BizkaiBus is the name for suburban bus and coach services serving the province of Biscay, Spain. It is named after the Basque name of the province, Bizkaia. The buses can be identified by their distinctive green (until 2009 yellow) livery.

The bus network is integrated in the Barik card system.

== Characteristics ==
BizkaiBus is the result of the combination of several companies that offered bus travel services in the province of Biscay, TCSA, CAV, PESA, Encartaciones, Euskotren, Adnor and Autobuses de Lujua. The service is funded by the authority of Biscay or Diputacion Foral and operates as many as 100 bus lines. Some of the lines are seasonal, and only operate during certain months, for example a number of summer season lines to beach areas.

Various bus companies have steadily joined the Bizkaibus consortium over the years. The bus lines of EuskoTren joined in the year 2002, Adnor joined in 2005, and Autobuses de Lujua in 2006. Of the original companies offering bus public transport in Biscay Vigiola remains the only non-affiliated bus operator.

In 2006 the line between Bilbao and Castro Urdiales was excluded from Bizkaibus, as the line was solely funded by the Biscay local authority and the town of Castro Urdiales lies in the province of Cantabria.

== Lines departing from Bilbao ==
There are around 100 lines operated by Bizkaibus. The numbering system depends on the zone of Biscay.
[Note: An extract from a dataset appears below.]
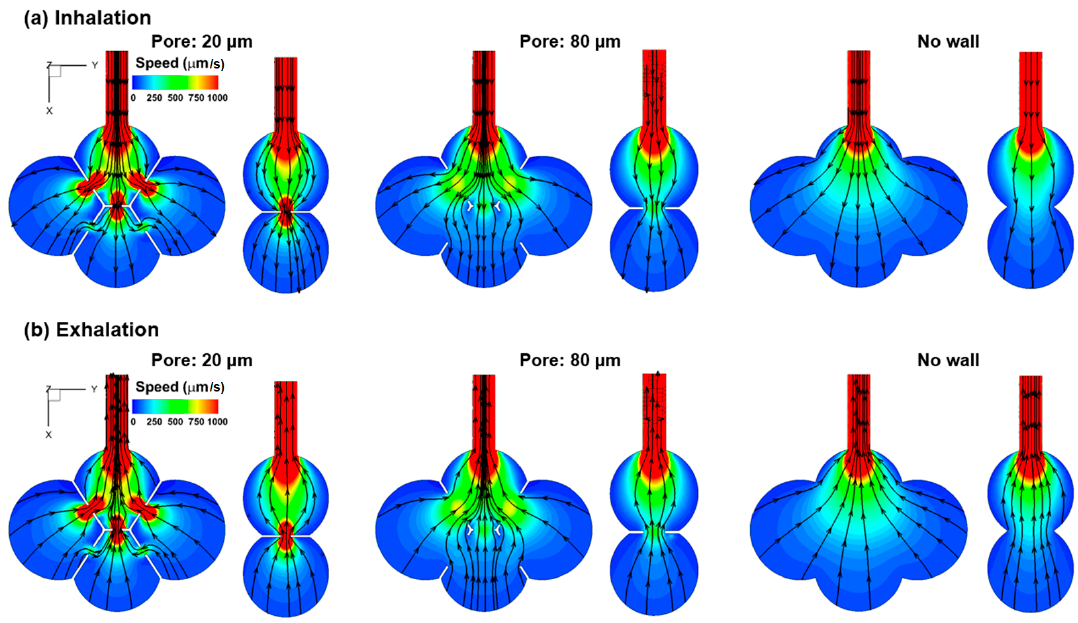
Figure 3. Contour and stream traces in the four-alveolar models with a pore size of 40 µm, 80 µm, and no septal wall during ( a ) inhalation, and ( b ) exhalation.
The routes in Uribe Kosta begin with 21, University routes begin with 23, the routes on the left bank of Greater Bilbao begin with 31, those of the right bank of Greater Bilbao are prefixed 34, the River Nervion area routes are designated with the number 36, the Encartaciones region 33, the routes operated by the company CAV the number 35, and PESA the number 39.

== Fares & Tickets ==

| Type of ticket (2025) | 1 zone | 2 zones | 3 zones | 4 zones | 5 zones |
|---|---|---|---|---|---|
| Occasional ticket Notice: Occasional ticket for the airport line A3247 Bilbao-Airport: 4,50€. | €1.90 | €2.10 | €2.15 | €3.40 | €4.50 |
| Creditrans Barik card | €0.99 | €1.16 | €1.39 | €1.90 | €2.45 |
| Gizatrans Barik (retirees, disabled...) | €0.61 |  |  |  |  |
| Transfer in less than 90 minutes Only with Barik Card | FREE |  |  |  |  |

- Transportations aids by government not included. Monthly passes for registered in any municipality in Biscay not included (see Spanish).

On the A3247 line, which goes from Bilbao City to Bilbao Airport (BIO), a single-trip ticket costs €4.50. It can be purchased on the bus with contactless bank card, or at the ticket office located in the arrivals area of Bilbao Airport. On this line, provided you validate with a Barik card, the regular fare is applied. (Zone 2, €1.16 per person).

The Barik card is sold in Metro stations and are valid everywhere in Biscay. Also, it can be used in Alava and Guipuzkoa, but cannot be recharged. You can recharge them directly in metro stations, but also with the Barik NFC app.